Arbeitsauftrag 1
Nenne alle Personen, die im Text über das neue Werk in Dortmund mit Namen vorkommen, jeweils mit der Funktion, die der Text angibt.
Arbeitsauftrag 2
Benenne im Text über das neue Werk in Dortmund „Feuerbeschichtungsanlage“ in „Verzinkungsanlage“ um und gib dabei den Abschnitt wieder, der mit den Worten beginnt, in denen „Die neue Werkshalle“ steht, und mit „von Thyssenkrupp Steel.“ endet.

:: Text zur Analyse ::

Dortmund. Mitten in der Energiekrise geht Thyssenkrupp Steel in Dortmund mit einem neuen Werk an den Start, das einen enormen Erdgasbedarf hat.
Die neue Werkshalle auf dem Gelände der Dortmunder Westfalenhütte ist länger als drei Fußballfelder und so hoch wie das städtische Wahrzeichen U-Turm. Dutzende tonnenschwere Coils mit aufgewickeltem Stahl liegen schon bereit für die Produktion. Nicht nur die Ausmaße der sogenannten Feuerbeschichtungsanlage sind enorm, auch ihr Energiehunger ist es. Jeden Tag verbrauche das Aggregat ähnlich viel Erdgas wie „eine mittelgroße Stadt“, berichtet Bernhard Osburg, der Vorstandschef von Thyssenkrupp Steel.
Ein lautes Rauschen hallt beharrlich durchs Werk, während NRW-Ministerpräsident Hendrik Wüst (CDU) die neue Anlage mit dem Kürzel „FBA 10“ besichtigt. Schon bald will Deutschlands größter Stahlkonzern seine Kunden, darunter insbesondere Autobauer und Hersteller von Haushaltsgeräten, mit feuerverzinkten Blechen beliefern. Die Verzinkung soll für einen hohen Korrosionsschutz sorgen, also für Rostfreiheit und Langlebigkeit.
Mehr als eine Viertelmilliarde Euro hat Thyssenkrupp Steel nach eigenen Angaben in das neue Werk investiert. Oberbürgermeister Thomas Westphal (SPD) spricht in diesem Zusammenhang vom „Wunder von Dortmund“.
Das neue Aggregat soll die Produktionskapazität der Westfalenhütte um rund 600.000 Tonnen pro Jahr erhöhen. Damit steige das Volumen auf etwa eine Million Tonnen pro Jahr. „Am Standort Dortmund
sichern wir somit nicht nur die bereits bestehenden 1300 Arbeitsplätze, sondern schaffen auch rund 100 neue Stellen“, sagt Vorstandschef Osburg. Auch der Produktionsverbund von Thyssenkrupp Steel soll profitieren. Das Material, das in Dortmund verarbeitet wird, kommt mit der Bahn vom Hochofen-Standort Duisburg.

:::
:: Angaben ::

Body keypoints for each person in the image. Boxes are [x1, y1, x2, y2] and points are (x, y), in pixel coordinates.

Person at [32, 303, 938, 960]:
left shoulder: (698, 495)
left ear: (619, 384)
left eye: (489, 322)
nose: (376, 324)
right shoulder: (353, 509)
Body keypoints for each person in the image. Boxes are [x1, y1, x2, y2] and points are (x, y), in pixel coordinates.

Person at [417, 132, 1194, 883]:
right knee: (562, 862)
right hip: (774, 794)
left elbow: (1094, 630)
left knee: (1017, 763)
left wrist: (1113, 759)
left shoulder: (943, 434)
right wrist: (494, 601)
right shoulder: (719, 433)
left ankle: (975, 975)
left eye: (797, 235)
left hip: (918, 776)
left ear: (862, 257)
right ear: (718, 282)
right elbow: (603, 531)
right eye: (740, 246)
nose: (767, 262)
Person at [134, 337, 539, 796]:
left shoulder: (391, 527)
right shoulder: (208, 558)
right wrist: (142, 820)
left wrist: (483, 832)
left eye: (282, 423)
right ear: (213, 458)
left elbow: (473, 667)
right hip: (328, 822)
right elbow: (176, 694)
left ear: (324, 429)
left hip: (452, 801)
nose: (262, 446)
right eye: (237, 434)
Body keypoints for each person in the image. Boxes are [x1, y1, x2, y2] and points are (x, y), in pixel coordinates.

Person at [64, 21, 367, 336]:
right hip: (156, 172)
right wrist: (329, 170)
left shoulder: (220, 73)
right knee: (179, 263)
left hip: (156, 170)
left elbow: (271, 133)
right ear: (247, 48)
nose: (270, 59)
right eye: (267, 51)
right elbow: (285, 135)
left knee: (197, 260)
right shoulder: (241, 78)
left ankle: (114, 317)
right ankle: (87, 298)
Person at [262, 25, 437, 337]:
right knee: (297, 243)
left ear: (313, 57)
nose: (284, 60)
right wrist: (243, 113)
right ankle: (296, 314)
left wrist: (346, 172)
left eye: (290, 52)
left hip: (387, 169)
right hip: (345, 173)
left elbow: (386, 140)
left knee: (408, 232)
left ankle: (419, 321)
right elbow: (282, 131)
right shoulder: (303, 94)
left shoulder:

:::

Antwort 1
- Bernhard Osburg, Vorstandschef von Thyssenkrupp Steel
- Hendrik Wüst (CDU), NRW-Ministerpräsident
- Thomas Westphal (SPD), Oberbürgermeister

Antwort 2
Die neue Werkshalle auf dem Gelände der Dortmunder Westfalenhütte ist länger als drei Fußballfelder und so hoch wie das städtische Wahrzeichen U-Turm. Dutzende tonnenschwere Coils mit aufgewickeltem Stahl liegen schon bereit für die Produktion. Nicht nur die Ausmaße der sogenannten Verzinkungsanlage sind enorm, auch ihr Energiehunger ist es. Jeden Tag verbrauche das Aggregat ähnlich viel Erdgas wie „eine mittelgroße Stadt“, berichtet Bernhard Osburg, der Vorstandschef von Thyssenkrupp Steel.